Tomorrow never knows...

Tomorrow never knows...
It is not dying, it is not dying.

segunda-feira, 19 de setembro de 2011

...I can't.

Chega uma hora em que percebe que quanto mais você continuar dando 'murro em ponta de faca', tudo será pior depois. Vai haver ferimentos profundos demais para cicatrizar. E aí você se questiona sobre sua vida e sobre o que quer de verdade. Começa a olhar e a enxergar tudo o que está errado e não te faz feliz.
Chega uma hora em que ciclos têm de se encerrar, para receber um novo e ter a oportunidade de não cometer os mesmos erros e evoluir.
Por quanto tempo mais irá deixar de ouvir a si mesmo? Quanto tempo mais vai deixar de fazer o que quer? Quanto tempo mais vai deixar de se amar em primeiro lugar?
Ninguém disse que viver seria fácil. Mas tem coisas pequenas que nem percebemos que podem sim amenizar muitas das dificuldades que encontramos em nossos caminhos. As pessoas sempre se esquecem que nas pequenezas, existe muito significado. O ser humano fora de sua frequência natural, deixou-se levar pela dura realidade de trabalhar para se sustentar e além de tudo ter que engolir vários sapos por dia.
Mostra que não vale a pena. Tem que cuidar de si. Fazer o que gosta, o que quer e ser parte do todo sem se preocupar tanto com o material, deixar para lá o ego. Apenas encontrar a felicidade e a paz interior. Porque embora busquemos a felicidade em outrem, ela está em nós mesmos; ficamos cegos com o "brilho" e a "fumaça" dos dias em que vivemos.

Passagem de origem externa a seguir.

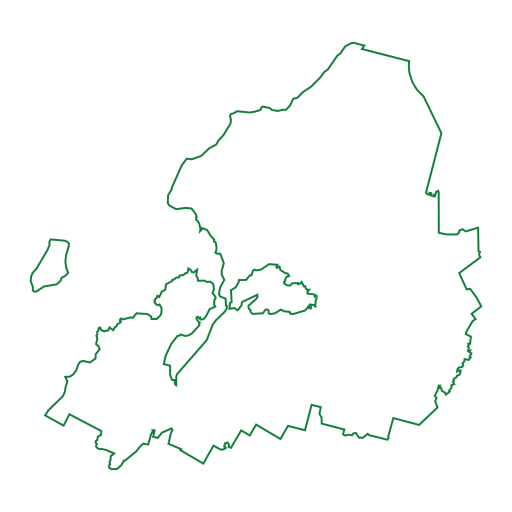 Porirua City, Wellington, New Zealand
{"feature_id": "76426892B55441287291699", "entity_name": "Porirua City", "entity_type": "district", "adm_level": 2, "iso_a3": "NZL", "parent_name": "New Zealand", "parent_adm1": "Wellington", "projection": "mercator", "projection_center": [174.863, -41.084], "detail": "fine", "context": "isolated", "style": "outline", "palette": "green", "viewbox_px": 512, "rotation_deg": 0, "n_neighbors": 0, "source": "geoboundaries", "source_scale": "gbopen_adm2", "svg_char_len": 6046}
<svg xmlns="http://www.w3.org/2000/svg" viewBox="0 0 512 512"><path d="M353.6,42.8L351.1,43.2L345.1,46.5L340.4,53.4L337.4,55.6L327.8,69.5L324.3,72.0L320.2,77.6L310.9,86.8L302.9,92.1L297.5,97.7L293.1,98.9L290.1,105.5L285.9,109.9L282.2,109.8L277.9,111.0L272.0,110.0L269.7,108.0L262.9,106.6L261.7,107.2L260.4,110.0L253.9,111.9L249.5,112.5L237.0,111.2L233.6,113.4L230.9,114.0L230.0,116.0L231.0,120.1L230.4,123.7L223.8,134.6L218.3,140.8L216.1,144.7L209.2,148.3L201.3,155.9L191.7,159.3L186.7,158.7L181.9,165.1L172.2,186.8L171.5,189.7L168.1,195.3L167.8,203.1L169.5,205.6L176.2,209.2L185.4,207.9L191.6,208.5L195.7,214.0L196.8,217.2L196.1,217.7L196.1,219.8L197.6,220.9L199.3,223.8L200.1,227.4L200.7,227.5L200.1,231.1L202.8,228.3L207.2,230.1L210.6,235.8L214.3,239.7L213.9,241.4L215.6,242.3L216.5,246.5L216.3,250.5L215.4,252.8L217.0,253.7L220.2,253.7L223.8,263.1L221.6,271.2L221.7,274.6L224.3,279.9L220.0,287.8L219.0,294.1L220.2,296.5L225.6,298.6L226.0,305.7L227.1,306.4L226.4,309.4L224.0,312.5L215.6,320.6L212.8,324.5L206.7,340.2L177.2,374.0L176.3,376.4L176.2,385.2L175.3,384.7L175.4,382.8L174.8,384.0L174.7,380.0L172.3,380.0L170.9,377.3L170.1,374.0L170.1,365.7L163.8,364.1L165.6,355.9L171.2,344.0L177.4,336.0L179.8,335.5L180.3,334.5L185.5,336.0L189.1,335.2L192.2,333.1L199.4,325.2L198.9,323.6L199.8,322.7L197.8,321.0L196.5,318.6L196.7,317.3L197.8,316.7L198.9,318.0L200.1,317.6L199.9,318.8L200.9,319.6L203.7,319.0L206.2,316.0L209.6,309.2L215.3,306.7L214.1,304.5L214.4,300.0L215.6,298.1L215.3,296.6L212.5,293.0L214.0,289.1L213.3,284.1L210.4,281.7L207.0,281.9L204.1,280.6L198.0,280.8L197.7,277.9L196.2,275.8L197.1,269.7L193.6,272.5L191.8,271.9L190.5,269.7L188.3,268.5L188.2,270.6L187.0,273.1L185.3,273.2L183.6,275.0L179.8,275.5L178.8,277.5L176.1,277.6L173.9,279.7L172.7,279.5L171.6,281.4L166.1,284.2L165.2,289.8L161.8,291.5L159.8,296.0L158.6,296.7L160.0,297.2L157.5,296.7L157.6,295.0L156.8,297.5L154.5,300.1L155.1,301.3L154.6,302.6L156.0,304.2L157.5,305.2L159.5,304.5L161.5,307.9L161.5,312.4L160.4,315.5L156.7,318.9L151.6,319.0L151.1,316.6L147.7,314.1L136.6,313.3L132.7,317.9L130.8,317.3L123.1,319.4L121.3,318.4L120.1,319.4L120.5,320.3L119.9,320.9L120.8,321.5L120.4,322.6L117.2,324.3L116.6,326.3L114.9,327.3L113.2,330.2L109.5,327.4L108.4,330.2L104.1,331.4L101.1,330.0L100.3,327.6L98.7,328.1L98.4,330.6L97.2,331.8L97.3,334.2L96.4,335.7L97.3,338.3L96.1,344.2L98.8,346.5L99.6,349.3L95.7,354.2L95.5,358.5L90.0,362.5L83.5,361.0L80.4,361.6L78.4,364.1L76.1,370.6L73.1,374.5L69.9,376.6L65.3,376.9L67.3,381.1L67.2,382.7L65.8,386.0L64.8,392.0L62.9,396.2L48.3,410.4L45.1,415.4L63.6,425.6L69.4,414.3L101.3,431.0L101.1,434.8L97.9,436.8L97.1,440.2L95.9,440.9L95.6,442.8L96.9,444.0L96.0,446.3L97.4,448.2L99.6,449.2L102.0,448.9L106.9,450.3L114.2,453.5L110.8,456.1L110.4,460.5L109.5,462.0L110.1,464.5L109.1,465.3L109.1,467.7L111.7,469.2L116.9,469.0L121.1,465.5L124.1,460.5L124.9,460.7L136.7,451.0L139.5,447.1L143.2,443.7L148.2,444.5L151.2,433.8L152.6,432.1L152.5,430.1L154.7,430.5L153.1,436.8L157.8,437.9L162.0,432.6L171.6,428.4L172.5,430.0L171.0,432.7L168.5,443.8L181.0,449.1L180.3,450.1L203.3,463.6L213.5,445.6L220.5,449.5L223.3,449.5L225.9,447.9L224.2,446.6L224.9,443.5L227.6,442.5L228.9,444.5L228.8,447.0L231.0,447.8L241.2,430.4L249.8,435.5L256.1,424.6L280.4,439.0L288.0,425.9L305.0,430.3L311.6,404.8L320.8,407.2L319.4,413.8L321.6,417.6L321.7,423.6L344.3,429.5L343.0,434.3L345.3,435.6L348.3,434.7L352.0,435.2L353.3,433.5L355.7,432.9L359.2,437.8L363.2,437.6L367.7,433.8L369.2,435.2L387.4,439.7L388.6,438.2L388.1,437.2L393.3,418.1L419.1,424.9L437.5,407.5L435.2,401.1L436.5,398.1L434.8,395.7L437.6,390.3L438.7,385.6L440.2,385.6L439.8,388.1L441.2,388.2L441.9,390.8L445.0,392.7L445.8,394.6L449.8,391.6L449.2,390.7L451.4,387.5L451.5,385.1L454.2,384.2L453.0,381.6L454.0,380.7L453.5,379.3L456.8,376.8L456.9,375.7L459.4,374.8L460.4,372.5L460.0,372.0L460.7,370.7L458.7,370.4L457.2,371.4L457.5,369.1L458.7,367.7L462.5,366.7L463.3,364.8L462.5,363.5L464.3,361.4L464.6,359.1L468.8,359.9L470.5,357.5L469.8,357.5L469.7,356.4L471.4,353.3L469.3,352.0L470.2,350.5L468.1,350.8L468.9,347.8L467.8,346.5L468.8,345.3L468.3,343.8L470.1,343.7L470.9,336.6L465.9,334.1L466.2,332.0L472.6,321.1L475.6,319.1L471.6,313.8L481.3,306.4L476.5,297.4L470.2,288.9L466.6,289.3L459.2,273.1L480.4,257.3L479.3,255.4L479.2,253.7L480.0,251.9L478.5,251.2L478.1,227.7L465.8,231.4L462.6,229.2L459.6,230.3L458.8,233.1L456.7,234.5L446.3,234.4L438.8,232.8L438.7,192.2L438.2,190.8L436.2,191.8L435.1,195.7L434.1,194.9L433.8,196.4L431.5,195.7L431.3,193.2L429.5,192.9L430.2,195.0L427.3,194.2L426.0,192.7L441.4,133.2L423.6,96.5L417.1,89.9L412.4,82.3L409.4,72.7L408.8,66.7L409.2,61.2L361.9,49.0L364.3,45.6L353.6,42.8ZM261.2,269.5L269.2,264.1L276.8,264.8L277.2,265.5L276.3,265.4L276.6,267.1L277.6,265.7L277.8,267.5L279.5,266.7L280.4,270.0L285.2,273.1L287.7,273.5L289.1,276.0L286.9,276.6L285.5,278.6L285.1,280.8L283.8,282.3L284.1,283.2L286.6,285.1L289.7,285.7L292.4,283.3L298.8,283.0L297.6,283.7L298.1,284.3L300.6,283.4L301.6,282.0L304.0,286.4L305.1,286.2L306.0,288.8L306.9,289.4L307.1,288.7L307.4,290.2L309.0,289.9L307.3,292.4L307.5,293.6L314.3,294.5L315.1,295.5L314.9,296.4L316.4,295.6L316.6,298.7L315.6,300.5L315.5,304.0L314.5,305.0L316.1,307.2L313.6,305.0L310.9,304.6L310.9,309.2L309.9,306.3L309.2,307.2L309.2,305.5L305.2,310.4L293.1,314.1L290.2,313.6L289.7,311.9L284.1,311.3L280.8,309.6L275.0,313.3L270.1,314.1L268.8,313.3L268.5,310.4L267.0,309.4L265.4,309.8L262.8,313.3L252.4,313.9L250.6,311.9L250.5,310.1L248.7,308.5L248.5,305.7L256.2,298.9L257.4,297.1L257.3,294.8L241.9,302.1L241.6,305.2L237.7,310.3L234.3,308.1L229.5,308.8L229.9,303.0L231.6,302.2L231.0,290.2L235.7,287.3L238.7,282.1L238.8,280.1L246.2,279.9L250.0,275.2L251.4,275.4L253.1,270.6L254.4,269.6L256.0,270.4L261.2,269.5ZM64.7,240.7L50.6,239.4L49.3,242.1L49.6,244.8L47.3,250.3L36.5,268.6L32.6,273.0L31.1,276.6L30.7,281.3L32.9,287.0L32.8,290.4L34.1,291.6L36.5,291.5L44.0,286.5L56.8,284.3L60.7,280.7L61.7,277.7L64.7,276.3L68.2,272.9L66.4,268.5L65.4,261.9L66.0,255.5L68.9,245.8L68.9,243.6L67.5,241.9L64.7,240.7Z" fill="none" stroke="#15803d" stroke-width="2"/></svg>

É por isso que desgastar-se é perda de tempo. É só mais uma oportunidade para ferir-se cada vez mais, quando se tem a opção de seguir em frente.

My fingertips are holding onto the cracks in our foundation,
And I know that I should let go,
But I can't.
And everytime we fight I know it's not right,
Everytime that you're upset and I smile.
I know I should forget, but I can't.